■ EXPLORE THE MATERIAL ■
1. In the ballet review, who composed the score for "Four/Voice"?
2. Please carry the ballet review forward, picking up after its final sentence.

Seeing Things: September 2007 Archives
This article originally appeared in the Culture section of Bloomberg News on September 28, 2007.
Sept. 28 (Bloomberg) -- Everyone who cares about classical ballet eagerly awaits the next great choreographer. But major dance-making talents are few and far between. The ``New Ballet'' program of chamber-scale pieces unveiled Sept. 27 at Columbia University's Miller Theater just rammed that point home.
George Steel, the energetic director of the Miller, a performing-arts venue with ambitious and inventive programming, is determined to include dance in the mix.
For the current program of three commissioned dances (the scores aren't brand new, only contemporary) he has joined forces with a woman equally intent on sponsoring new dance -- Mary Sharp Cronson, the founder and producer of Works & Process at the Guggenheim.
The strongest work on the program was the Italian Luca Veggetti's ``Four/Voice,'' set to a score by Paolo Aralla. But it earns that accolade largely because it's as sleekly handsome as a layout in a glossy magazine. Four remarkably strong, attractive dancers, in form-fitting black, white and translucent ``second skins,'' move against a dark scrim with prophetic messages traveling across it, then before a luminous gray one marked only with a thin white horizontal line close to the floor.
The Armani-cool design elements, in which Veggetti had a hand, emphasize the fact that the relationship of the human figures, especially when they're partnering violently, seems to be entirely physical, almost architectural.

■ GIVEN MATERIAL ■

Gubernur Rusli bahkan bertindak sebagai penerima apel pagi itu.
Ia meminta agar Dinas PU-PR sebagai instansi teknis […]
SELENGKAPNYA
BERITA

■ ANSWERS ■
1. Paolo Aralla

2.
Suspended Poses
The dancers are at their most beautiful, actually, suspended in poses that seem to be freeze-frames of an ongoing event we might just as well imagine as see.
The ballet has nearly run its handsome but affectless course when the choreographer realizes that dance, even abstract ballet, is drama and something needs to happen. So he has one woman reach out to her guy, awkwardly and tentatively. He almost responds but then, realizing that feeling is a dangerous business, assumes a macho untouchable stance. As the piece ends, she turns away and, still more unsure of herself, approaches the other woman. It's a story all right, but so predictable and trite it seems unworthy even of the empty gorgeousness that preceded it.
Amanda Miller, an American who founded the Berlin-based Pretty Ugly Dance Company in 1992, used two pieces by Fred Frith for her ``dogwood.'' The quartet -- for two men and two women, one of them mannishly dressed -- seems to borrow its brooding mood from Antony Tudor and its long-limbed stretches through space from Merce Cunningham.
Supporting players in this essay on troubled relationships are four straight-backed chairs designed by Seth Tillett. The color of raw wood, they're carved like intricately edged pieces of a jigsaw puzzle. The dancers circle them warily, then sit in them to carry on mute conversations evoking the impossibility of understanding one another or just to ruminate, hopeless and alone.
Limited in its vocabulary, frustratingly inconclusive in its action, the dance nevertheless hints at a poetic gift in its maker. I'd like to see what she comes up with next.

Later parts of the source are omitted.